Proctor Hospital appealed to the United States Court of Appeals for the 7th Circuit, the federal appellate court that sits in Chicago and hears appeals from district courts in Illinois, Indiana, and Wisconsin. The 7th Circuit reversed the judgment for Staub and entered judgment for Proctor Hospital. According to the appellate court, Staub was required to prove that the ultimate decision-maker on the firing (Buck) was “singularly influenced” by the two intermediate supervisors (Korenchuk and Mullaly) who had expressed anti-military animus against Staub, based on his Army Reserve service.

The kind of “singular influence” that the 7th Circuit required was akin to the influence that the clever monkey exercised over the dull cat in one of Aesop’s Fables, written 25 centuries ago. The monkey persuaded the cat to put the chestnuts in the fire and then withdraw them. The monkey was rewarded with roasted chestnuts, and the cat was left with nothing except burned paws. With this tough standard, it would be almost impossible for any Reservist or National Guard member to prevail in a section 4311 case.

Staub applied to the United States Supreme Court for a writ of certiorari (discretionary review). Four of the nine justices must affirmatively vote for certiorari, and this writ is denied almost 99% of the time. When certiorari is denied, the decision of the Court of Appeals becomes final and the case is over.

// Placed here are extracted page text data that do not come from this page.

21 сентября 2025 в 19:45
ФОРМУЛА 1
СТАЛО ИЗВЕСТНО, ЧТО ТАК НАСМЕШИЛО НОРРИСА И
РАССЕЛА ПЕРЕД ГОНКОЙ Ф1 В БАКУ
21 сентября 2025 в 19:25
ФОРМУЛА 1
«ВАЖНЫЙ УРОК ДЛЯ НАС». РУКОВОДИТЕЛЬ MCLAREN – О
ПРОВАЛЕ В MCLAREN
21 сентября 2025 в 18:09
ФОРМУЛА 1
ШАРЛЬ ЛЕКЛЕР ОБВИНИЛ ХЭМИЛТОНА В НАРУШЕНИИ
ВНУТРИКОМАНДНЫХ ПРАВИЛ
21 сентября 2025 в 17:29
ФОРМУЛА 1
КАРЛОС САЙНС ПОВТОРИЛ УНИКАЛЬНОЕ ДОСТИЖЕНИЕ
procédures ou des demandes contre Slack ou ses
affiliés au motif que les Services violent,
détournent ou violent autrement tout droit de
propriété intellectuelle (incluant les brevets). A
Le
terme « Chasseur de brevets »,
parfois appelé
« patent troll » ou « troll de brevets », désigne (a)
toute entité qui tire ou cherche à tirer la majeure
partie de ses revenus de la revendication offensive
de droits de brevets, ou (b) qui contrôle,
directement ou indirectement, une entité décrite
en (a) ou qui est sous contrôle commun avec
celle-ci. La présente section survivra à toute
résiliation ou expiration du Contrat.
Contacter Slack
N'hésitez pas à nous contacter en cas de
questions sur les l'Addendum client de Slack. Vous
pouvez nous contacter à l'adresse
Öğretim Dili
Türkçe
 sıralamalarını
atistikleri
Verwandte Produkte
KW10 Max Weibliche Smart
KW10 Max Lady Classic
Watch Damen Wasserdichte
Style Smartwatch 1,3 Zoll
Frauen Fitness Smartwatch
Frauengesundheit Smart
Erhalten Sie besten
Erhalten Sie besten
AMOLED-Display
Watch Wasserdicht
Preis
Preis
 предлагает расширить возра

The Supreme Court granted certiorari, and the case was set for briefing and oral arguments. ROA filed an amicus curiae brief, urging the Court to overturn the 7th Circuit and rule for Staub. Many other organizations filed such briefs, some supporting Staub and some supporting the employer. Oral argument was conducted on November 2, 2010, and I assisted Staub’s attorney in his preparation. I am very pleased with the Court’s 8-0 ruling in favor of Staub and reversing the 7th Circuit.

In its decision, the Supreme Court established a much more realistic standard for deciding cases of this nature, where there is evidence that an intermediate supervisor was motivated by unlawful animus against the plaintiff but there was no direct evidence of unlawful animus by the ultimate decision-maker (Buck in this case). The rule established by the Supreme Court makes it much easier for a reservist like Staub to prevail in a section 4311 case.

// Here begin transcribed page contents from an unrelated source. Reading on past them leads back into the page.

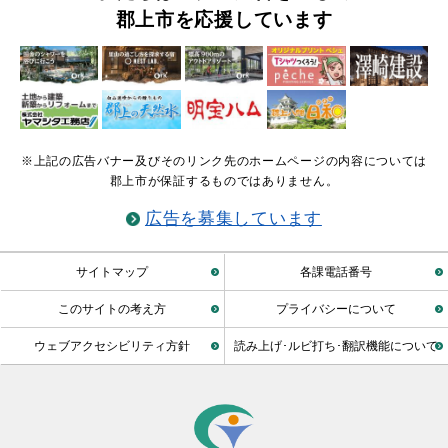
郡上市を応援しています
※上記の広告バナー及びそのリンク先のホームページの内容については
郡上市が保証するものではありません。
広告を募集しています
サイトマップ
各課電話番号
このサイトの考え方
プライバシーについて
ウェブアクセシビリティ方針
読み上げ･ルビ打ち･翻訳機能について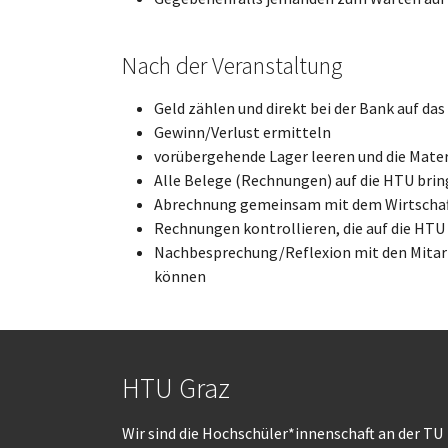
Nach der Veranstaltung
Geld zählen und direkt bei der Bank auf da
Gewinn/Verlust ermitteln
vorübergehende Lager leeren und die Mater
Alle Belege (Rechnungen) auf die HTU bri
Abrechnung gemeinsam mit dem Wirtschaf
Rechnungen kontrollieren, die auf die HTU
Nachbesprechung/Reflexion mit den Mitarb
können
HTU Graz
Wir sind die Hochschüler*innenschaft an der TU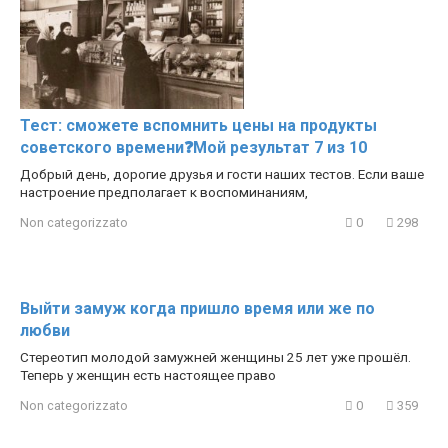
Тест: сможете вспомнить цены на продукты
советского времени❓Мой результат 7 из 10
Добрый день, дорогие друзья и гости наших тестов. Если ваше
настроение предполагает к воспоминаниям,
Non categorizzato
0
298
Выйти замуж когда пришло время или же по
любви
Стереотип молодой замужней женщины 25 лет уже прошёл.
Теперь у женщин есть настоящее право
Non categorizzato
0
359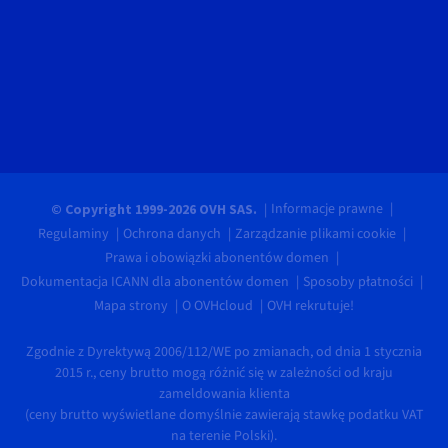
Informacje prawne
© Copyright 1999-2026 OVH SAS.
Regulaminy
Ochrona danych
Zarządzanie plikami cookie
Prawa i obowiązki abonentów domen
Dokumentacja ICANN dla abonentów domen
Sposoby płatności
Mapa strony
O OVHcloud
OVH rekrutuje!
Zgodnie z Dyrektywą 2006/112/WE po zmianach, od dnia 1 stycznia
2015 r., ceny brutto mogą różnić się w zależności od kraju
zameldowania klienta
(ceny brutto wyświetlane domyślnie zawierają stawkę podatku VAT
na terenie Polski).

The rule of law established by the Supreme Court in 2011 was not identical to the district judge’s instructions to the jury in 2007. The Supreme Court remanded the case to the 7th Circuit to determine if the variance between the 2011 Supreme Court rule and the 2007 instructions was harmless error or reversible error. The 7th Circuit has now determined that the variance was reversible error. That means that Staub and the hospital are back in district court in Peoria, for a whole new trial. Of course, it is entirely possible that the parties will now reach a settlement, and that the whole case will then quietly go away.

The further proceedings in this case are obviously important to Vincent Staub and his attorney—they have not yet collected their back pay and attorney fees. But nothing in these follow-up proceedings can undo the great precedent that the Supreme Court established on March 1. That precedent is now cast in stone as a published decision of our nation’s highest court.